In 2015 the book was included in the Federal List of Extremist Materials, preventing any form of publication in Russia.

==Reviews==
Alexander Goldfarb said the book "would haunt Putin the way the image of the killed Tsarevich haunted Boris Godunov." According to Oleg Gordievsky, "For clues as to who wanted Alexander Litvinenko dead, you need look no farther than his book Blowing Up Russia" Sunday Times described the book as "A vivid condemnation of the Putin regime". In a review for The Independent, Anne Penketh said that the book is "a densely written text" and "(f)or those seeking a reason for the killing of Litvinenko, this book contains the possible motive, although it does not mention the role of Berezovsky — sworn enemy of Putin — in bringing it out in the first place." Historian Robert Service for The Guardian: "In 2002 their [Litvinenko and Yuri Felshtinsky] jointly written book failed to appeal to established publishers in the west. It has taken Litvinenko's murder for the book to appear in this updated edition ... as vivid a condemnation of the Putin regime as has yet been written.".

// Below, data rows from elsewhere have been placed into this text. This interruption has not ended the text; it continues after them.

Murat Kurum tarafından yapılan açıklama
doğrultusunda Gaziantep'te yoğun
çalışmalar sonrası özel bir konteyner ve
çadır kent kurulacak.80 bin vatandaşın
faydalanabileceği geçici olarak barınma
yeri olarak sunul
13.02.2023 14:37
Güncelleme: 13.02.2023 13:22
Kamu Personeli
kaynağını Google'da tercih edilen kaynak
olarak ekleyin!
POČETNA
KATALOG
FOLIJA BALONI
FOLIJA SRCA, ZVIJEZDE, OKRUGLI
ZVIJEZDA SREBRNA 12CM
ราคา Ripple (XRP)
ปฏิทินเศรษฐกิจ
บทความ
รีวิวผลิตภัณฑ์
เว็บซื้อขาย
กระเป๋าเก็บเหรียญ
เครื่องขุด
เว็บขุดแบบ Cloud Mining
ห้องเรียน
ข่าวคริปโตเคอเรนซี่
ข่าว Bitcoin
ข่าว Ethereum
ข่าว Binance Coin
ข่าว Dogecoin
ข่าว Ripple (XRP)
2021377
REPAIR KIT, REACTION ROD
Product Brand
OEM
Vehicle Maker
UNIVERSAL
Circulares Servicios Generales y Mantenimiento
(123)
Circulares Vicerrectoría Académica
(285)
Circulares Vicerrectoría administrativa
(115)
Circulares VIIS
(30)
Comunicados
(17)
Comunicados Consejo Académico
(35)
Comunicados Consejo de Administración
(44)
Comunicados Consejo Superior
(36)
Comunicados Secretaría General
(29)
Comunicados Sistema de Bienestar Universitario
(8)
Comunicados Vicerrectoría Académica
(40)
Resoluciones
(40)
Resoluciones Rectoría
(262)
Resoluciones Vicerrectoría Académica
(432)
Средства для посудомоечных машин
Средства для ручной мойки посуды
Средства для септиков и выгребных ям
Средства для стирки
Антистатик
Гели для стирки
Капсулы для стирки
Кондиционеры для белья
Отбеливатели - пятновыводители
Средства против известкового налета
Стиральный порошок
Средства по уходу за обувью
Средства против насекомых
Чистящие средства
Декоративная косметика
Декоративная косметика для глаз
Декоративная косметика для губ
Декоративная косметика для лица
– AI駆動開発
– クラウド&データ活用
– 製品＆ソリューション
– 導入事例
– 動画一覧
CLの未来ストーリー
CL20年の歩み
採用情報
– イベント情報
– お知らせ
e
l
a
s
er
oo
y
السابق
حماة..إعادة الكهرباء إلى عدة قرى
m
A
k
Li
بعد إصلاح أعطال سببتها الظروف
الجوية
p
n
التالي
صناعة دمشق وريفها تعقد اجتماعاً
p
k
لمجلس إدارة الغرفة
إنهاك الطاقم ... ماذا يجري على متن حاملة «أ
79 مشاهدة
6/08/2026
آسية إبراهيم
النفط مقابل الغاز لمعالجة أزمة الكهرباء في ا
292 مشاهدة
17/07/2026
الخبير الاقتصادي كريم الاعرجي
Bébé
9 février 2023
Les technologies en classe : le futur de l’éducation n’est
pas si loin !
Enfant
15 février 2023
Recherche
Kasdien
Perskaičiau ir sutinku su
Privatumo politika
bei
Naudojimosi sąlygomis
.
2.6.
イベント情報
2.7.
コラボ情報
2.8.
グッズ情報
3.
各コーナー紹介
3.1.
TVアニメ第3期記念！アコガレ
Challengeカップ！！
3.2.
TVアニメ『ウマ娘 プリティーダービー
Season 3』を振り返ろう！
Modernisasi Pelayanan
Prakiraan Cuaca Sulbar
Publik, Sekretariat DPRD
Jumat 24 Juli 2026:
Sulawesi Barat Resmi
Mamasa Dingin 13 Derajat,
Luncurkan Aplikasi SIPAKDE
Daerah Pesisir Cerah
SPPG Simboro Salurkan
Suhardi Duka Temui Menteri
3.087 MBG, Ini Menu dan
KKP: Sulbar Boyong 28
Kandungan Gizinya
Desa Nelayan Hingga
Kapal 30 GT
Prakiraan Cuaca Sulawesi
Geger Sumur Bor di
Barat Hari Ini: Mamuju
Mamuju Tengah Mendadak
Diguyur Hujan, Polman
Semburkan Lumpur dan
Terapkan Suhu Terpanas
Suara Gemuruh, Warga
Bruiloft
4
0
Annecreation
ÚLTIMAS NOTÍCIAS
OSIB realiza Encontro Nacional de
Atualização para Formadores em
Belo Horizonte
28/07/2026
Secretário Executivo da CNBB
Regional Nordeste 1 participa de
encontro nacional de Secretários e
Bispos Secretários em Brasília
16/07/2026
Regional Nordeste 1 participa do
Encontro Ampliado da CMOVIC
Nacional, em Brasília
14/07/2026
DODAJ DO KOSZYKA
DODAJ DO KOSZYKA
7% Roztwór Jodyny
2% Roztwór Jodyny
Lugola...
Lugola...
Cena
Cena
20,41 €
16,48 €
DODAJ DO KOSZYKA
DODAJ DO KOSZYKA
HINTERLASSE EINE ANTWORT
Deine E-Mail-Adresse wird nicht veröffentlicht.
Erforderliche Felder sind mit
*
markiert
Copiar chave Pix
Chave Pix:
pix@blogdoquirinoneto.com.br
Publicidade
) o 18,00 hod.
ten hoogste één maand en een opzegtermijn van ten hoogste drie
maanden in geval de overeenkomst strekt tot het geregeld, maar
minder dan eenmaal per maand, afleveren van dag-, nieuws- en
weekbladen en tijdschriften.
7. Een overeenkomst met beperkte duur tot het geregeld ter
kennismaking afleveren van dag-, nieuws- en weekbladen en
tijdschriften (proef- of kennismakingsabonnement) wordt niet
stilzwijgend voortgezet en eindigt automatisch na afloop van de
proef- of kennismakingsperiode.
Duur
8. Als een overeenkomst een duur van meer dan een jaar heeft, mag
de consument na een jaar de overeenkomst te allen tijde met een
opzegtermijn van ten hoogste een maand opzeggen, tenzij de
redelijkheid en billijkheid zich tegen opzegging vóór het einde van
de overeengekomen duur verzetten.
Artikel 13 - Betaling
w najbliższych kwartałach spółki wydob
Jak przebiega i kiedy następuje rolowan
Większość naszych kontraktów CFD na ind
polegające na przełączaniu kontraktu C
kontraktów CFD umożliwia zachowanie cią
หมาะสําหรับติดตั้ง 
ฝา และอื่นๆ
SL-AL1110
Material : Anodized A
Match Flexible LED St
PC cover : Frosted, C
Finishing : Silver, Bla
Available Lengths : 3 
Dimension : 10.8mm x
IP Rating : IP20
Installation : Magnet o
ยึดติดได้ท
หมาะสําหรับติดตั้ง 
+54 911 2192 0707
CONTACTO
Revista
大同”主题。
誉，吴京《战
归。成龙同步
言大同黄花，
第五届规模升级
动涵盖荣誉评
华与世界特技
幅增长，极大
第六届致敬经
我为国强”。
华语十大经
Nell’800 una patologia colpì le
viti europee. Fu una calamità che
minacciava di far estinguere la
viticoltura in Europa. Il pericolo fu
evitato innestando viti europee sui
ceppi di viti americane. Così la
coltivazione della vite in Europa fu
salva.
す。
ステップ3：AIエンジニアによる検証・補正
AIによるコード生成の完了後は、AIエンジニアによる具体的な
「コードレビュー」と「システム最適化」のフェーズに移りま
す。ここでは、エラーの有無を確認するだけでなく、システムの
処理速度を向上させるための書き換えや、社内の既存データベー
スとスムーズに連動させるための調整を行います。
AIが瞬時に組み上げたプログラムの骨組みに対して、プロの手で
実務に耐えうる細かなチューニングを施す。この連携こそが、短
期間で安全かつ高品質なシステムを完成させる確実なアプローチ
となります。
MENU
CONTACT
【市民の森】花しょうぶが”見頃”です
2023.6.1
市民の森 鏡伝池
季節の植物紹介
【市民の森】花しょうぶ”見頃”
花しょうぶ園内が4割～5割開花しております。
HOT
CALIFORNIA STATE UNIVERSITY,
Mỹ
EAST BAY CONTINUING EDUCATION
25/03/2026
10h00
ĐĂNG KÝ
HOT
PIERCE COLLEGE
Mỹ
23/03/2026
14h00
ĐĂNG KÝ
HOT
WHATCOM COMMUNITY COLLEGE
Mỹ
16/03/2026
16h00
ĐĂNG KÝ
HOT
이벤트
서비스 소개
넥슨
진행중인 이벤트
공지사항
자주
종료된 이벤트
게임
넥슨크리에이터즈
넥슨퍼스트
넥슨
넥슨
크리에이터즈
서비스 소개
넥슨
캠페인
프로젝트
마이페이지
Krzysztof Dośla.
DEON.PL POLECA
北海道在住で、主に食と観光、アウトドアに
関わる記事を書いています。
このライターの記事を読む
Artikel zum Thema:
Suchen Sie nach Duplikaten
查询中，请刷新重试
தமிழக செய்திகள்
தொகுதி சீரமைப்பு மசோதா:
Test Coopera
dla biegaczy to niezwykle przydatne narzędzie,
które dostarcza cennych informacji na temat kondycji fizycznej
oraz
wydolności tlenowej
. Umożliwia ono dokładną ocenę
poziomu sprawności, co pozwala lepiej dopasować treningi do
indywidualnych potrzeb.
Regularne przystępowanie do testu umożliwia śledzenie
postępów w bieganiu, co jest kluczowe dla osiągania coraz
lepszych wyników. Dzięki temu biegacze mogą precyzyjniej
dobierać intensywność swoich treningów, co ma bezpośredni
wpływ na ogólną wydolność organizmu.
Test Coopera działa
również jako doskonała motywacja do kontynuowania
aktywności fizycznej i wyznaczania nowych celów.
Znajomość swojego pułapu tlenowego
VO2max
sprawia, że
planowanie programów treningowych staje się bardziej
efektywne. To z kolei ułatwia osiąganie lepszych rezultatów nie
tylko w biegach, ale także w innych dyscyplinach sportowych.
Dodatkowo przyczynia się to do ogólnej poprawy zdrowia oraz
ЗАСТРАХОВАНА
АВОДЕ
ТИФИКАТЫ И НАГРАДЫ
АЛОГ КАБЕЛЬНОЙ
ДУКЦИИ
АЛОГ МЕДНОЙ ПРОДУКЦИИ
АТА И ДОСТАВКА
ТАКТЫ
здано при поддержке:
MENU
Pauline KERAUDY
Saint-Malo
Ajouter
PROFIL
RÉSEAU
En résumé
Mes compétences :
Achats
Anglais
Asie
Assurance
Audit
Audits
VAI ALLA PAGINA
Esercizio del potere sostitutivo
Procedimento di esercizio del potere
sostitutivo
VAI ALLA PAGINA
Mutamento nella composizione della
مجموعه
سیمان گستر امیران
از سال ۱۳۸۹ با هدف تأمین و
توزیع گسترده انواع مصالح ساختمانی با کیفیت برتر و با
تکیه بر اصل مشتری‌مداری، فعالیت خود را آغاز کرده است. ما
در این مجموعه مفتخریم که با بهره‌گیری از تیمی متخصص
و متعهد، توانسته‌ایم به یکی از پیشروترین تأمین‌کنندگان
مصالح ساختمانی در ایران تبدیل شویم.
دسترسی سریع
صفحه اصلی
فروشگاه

Viv Groskop for The Observer wrote, that the book "rehashes the well-known argument that the 1999 terrorist bombing campaign that precipitated Russia's second war with Chechnya and propelled Putin to the presidency was in fact organised by Russia's own security services. David Satter, a former Moscow correspondent for the Financial Times, has written authoritatively on the subject." According to her, the book focuses "in excruciating, rambling detail" on the failed attempt by FSB agents to plant a bomb in a residential building in the city of Ryazan, but it fails to describe convincingly the overall involvement of Russian state security services in organizing the bombings.

==Film==
In 2001, the documentary film Assassination of Russia was made on the basis of the book by French producers Jean-Charles Deniau and Charles Gazelle. Yuri Felshtinsky and Alexander Litvinenko worked as consultants for the film. The film was shown on TV in Estonia, Latvia, and Lithuania, but not in Russia.

==Bibliography==
- Felshtinsky, Yuri (2007). "Blowing Up Russia"
- Felshtinsky, Yuri (2002). "FSB Vzryvayet Rossiyu" Full text available at Yuri Felshtinsky's web site.